I came across an article today that struck a chord with me. When I reflected on why it caught my eye, I realized that it gets to the heart of my belief that any intervention, coaching or scientific, needs to the right one for that individual.
The article was on mindfulness, and how it can improve mental health and well-being but is unlikely to work for everyone. Here’s the full scientific article, if you’re curious. Having explored mindfulness with four cohorts of an organizational coaching program, this certainly rings true. Some people find mindfulness to be an important part of centering themselves for coaching, and even use these tools with their clients. Other people find it uncomfortable and struggle to connect with the concept.
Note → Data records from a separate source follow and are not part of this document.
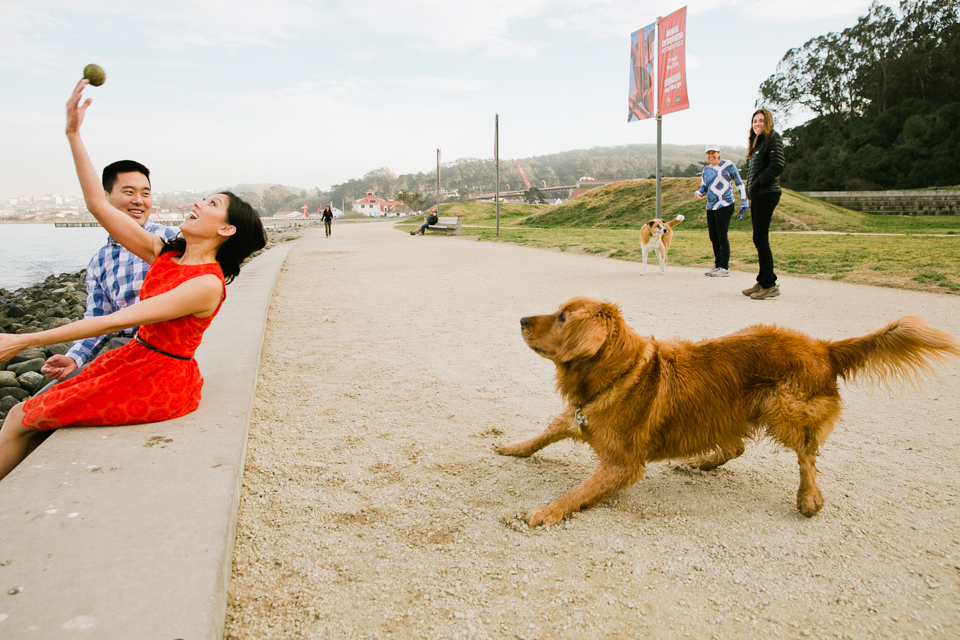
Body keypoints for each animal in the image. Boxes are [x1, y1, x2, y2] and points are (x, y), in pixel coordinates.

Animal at [502, 298, 960, 528]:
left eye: (562, 316)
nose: (521, 318)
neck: (620, 373)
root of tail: (823, 347)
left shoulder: (623, 464)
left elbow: (578, 492)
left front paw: (545, 512)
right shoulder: (578, 415)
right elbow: (544, 432)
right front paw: (512, 447)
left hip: (783, 407)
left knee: (807, 454)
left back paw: (808, 497)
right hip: (737, 407)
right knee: (738, 446)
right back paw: (704, 462)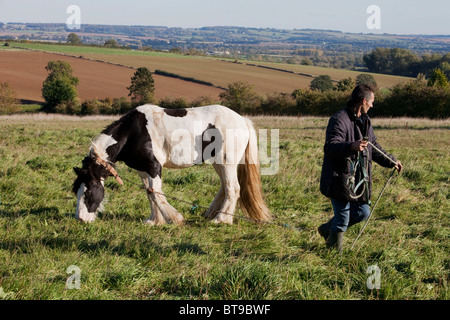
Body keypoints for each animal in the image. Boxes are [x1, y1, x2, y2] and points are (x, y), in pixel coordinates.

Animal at [72, 105, 270, 225]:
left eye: (88, 191)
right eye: (77, 190)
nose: (81, 219)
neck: (133, 132)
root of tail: (243, 120)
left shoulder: (154, 167)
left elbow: (157, 194)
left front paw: (174, 218)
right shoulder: (142, 170)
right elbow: (150, 193)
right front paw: (154, 221)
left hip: (227, 162)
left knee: (233, 188)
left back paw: (221, 219)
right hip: (218, 163)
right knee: (225, 187)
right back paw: (210, 214)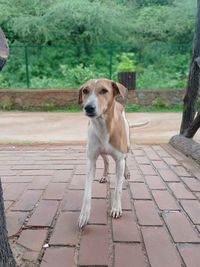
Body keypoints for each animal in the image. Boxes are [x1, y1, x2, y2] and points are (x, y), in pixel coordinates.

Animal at [78, 78, 130, 229]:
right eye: (85, 91)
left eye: (104, 91)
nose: (88, 107)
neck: (103, 126)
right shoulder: (91, 160)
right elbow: (87, 192)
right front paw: (84, 215)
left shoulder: (119, 160)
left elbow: (118, 188)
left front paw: (116, 208)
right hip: (101, 152)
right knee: (106, 160)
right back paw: (104, 175)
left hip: (128, 145)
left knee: (127, 158)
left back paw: (127, 173)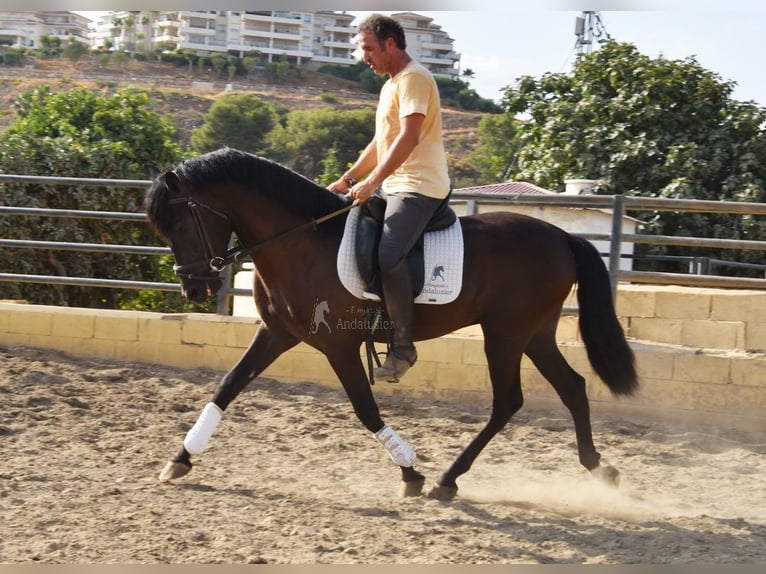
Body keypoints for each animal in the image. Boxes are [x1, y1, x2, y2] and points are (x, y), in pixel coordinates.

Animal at [141, 147, 640, 500]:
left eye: (181, 225)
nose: (194, 290)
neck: (301, 242)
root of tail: (563, 236)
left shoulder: (338, 347)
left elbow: (365, 409)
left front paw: (410, 472)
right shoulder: (277, 334)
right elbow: (226, 387)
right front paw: (180, 459)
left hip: (505, 335)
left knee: (508, 401)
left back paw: (447, 479)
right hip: (534, 334)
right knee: (572, 387)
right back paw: (601, 468)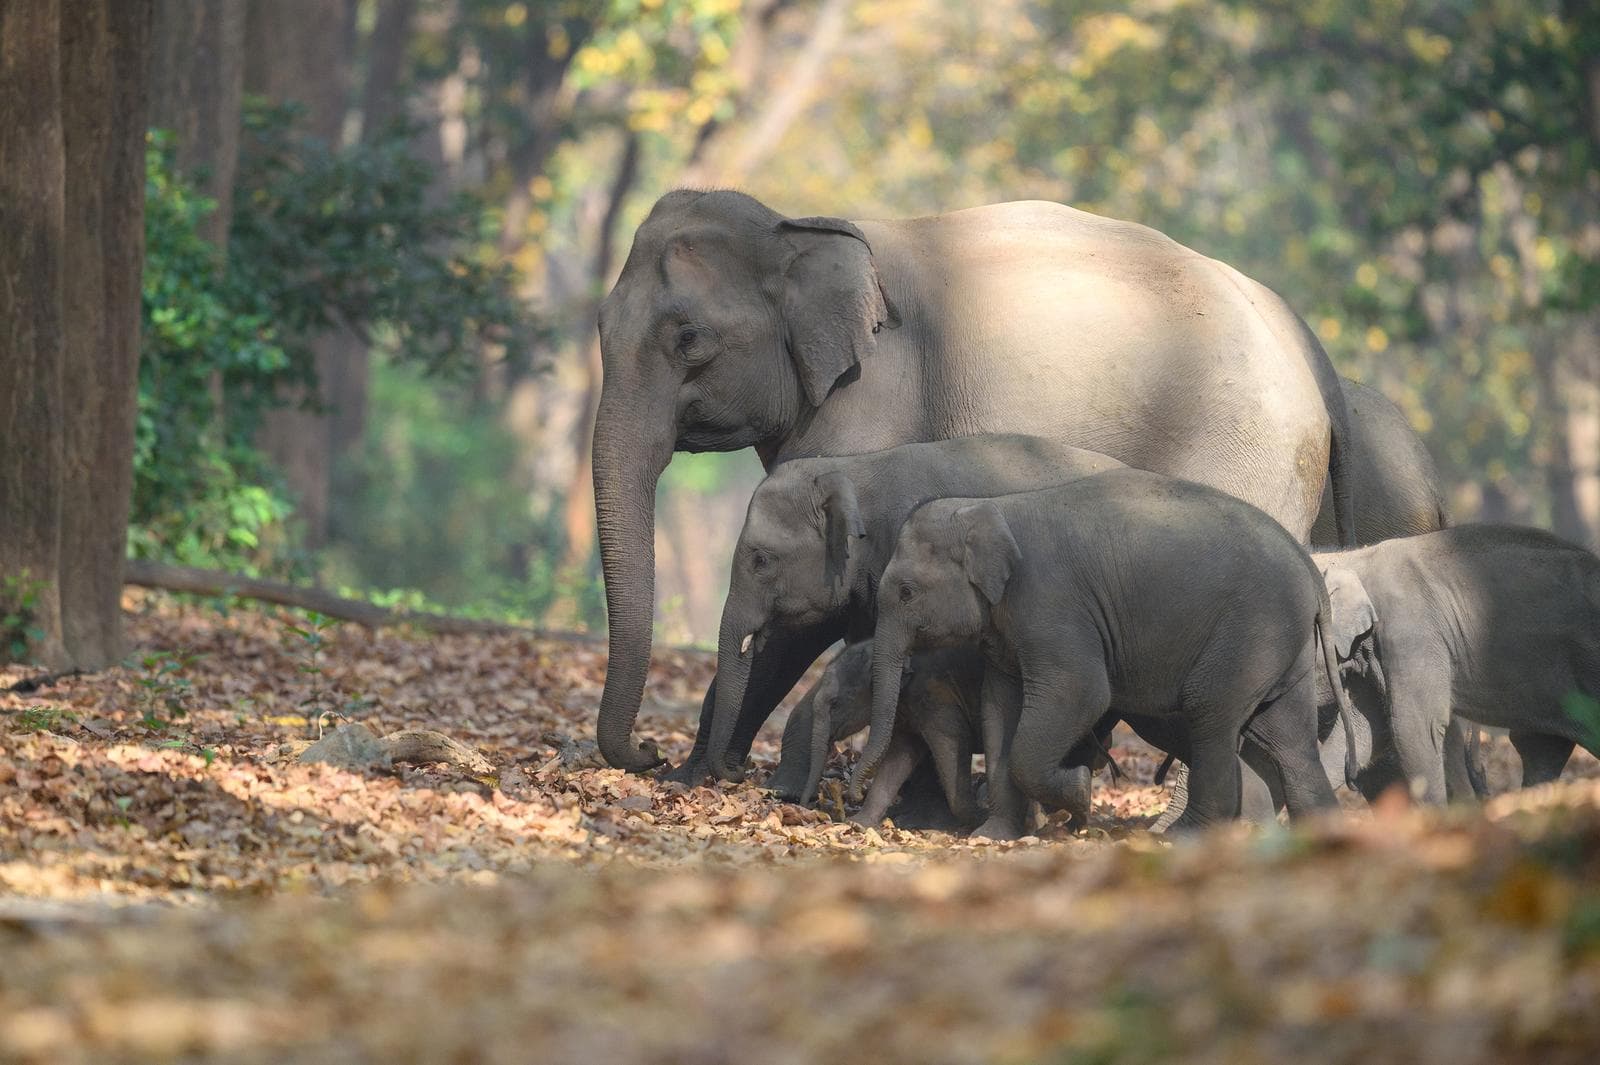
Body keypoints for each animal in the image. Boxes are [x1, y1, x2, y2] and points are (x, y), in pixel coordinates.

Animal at [854, 469, 1357, 839]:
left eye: (906, 592)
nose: (850, 794)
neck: (993, 505)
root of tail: (1310, 569)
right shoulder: (1007, 629)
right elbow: (1000, 707)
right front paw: (993, 836)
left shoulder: (1051, 604)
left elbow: (1083, 692)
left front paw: (1076, 794)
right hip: (1285, 648)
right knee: (1290, 742)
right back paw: (1321, 838)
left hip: (1251, 632)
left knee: (1212, 716)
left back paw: (1179, 838)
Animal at [1317, 524, 1600, 800]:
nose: (1352, 782)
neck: (1354, 557)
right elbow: (1366, 728)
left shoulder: (1411, 634)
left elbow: (1415, 728)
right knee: (1541, 749)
As a program, our response is that whatever your reaction is, it’s the right one for you – mindfulness is just one tool of many.
A long time ago, I started work on a PhD looking at finding out how to safely, legally and ethically optimize breathing for each individual within a 7 rider team. Some had asthma, which affected their ability to exhale, and some didn’t. Some had vocal chord dysfunction, affecting their ability to inhale, and some didn’t. Some panted when they were working hard, and some did deep tidal breathing. Why would we make the assumption that a single intervention would work for all of them? I realized that all of the normal statistics you would present in a scientific paper were meaningless for my work – group averages would not represent what was going to make a difference for each person. The statistician I spoke to about this quandry was wonderfully supportive, and told me about “action research” – using each person as their own control group, such as in HIV studies where withholding potentially life-saving treatment is unethical. You can’t divide an Olympic team in half so you have a trial group and a control group, and only help one half.
Bringing this idea forwards, how can you find the right tools and techniques to help you with whatever your needs are? Use yourself as your own control group. Learn to see you patterns, and notice what works for you and what doesn’t. Just because someone else’s self-care looks like drinking lots of water and getting up a 6am every day, that doesn’t mean yours does. Reflection helps you see these patterns – for some people, keeping some type of journal helps them notice things they otherwise wouldn’t.
What tools work for you? What’s worked for you in the past? What have you tried before that just didn’t land for you – why didn’t it? How would knowing these things help you build your strength and well-being?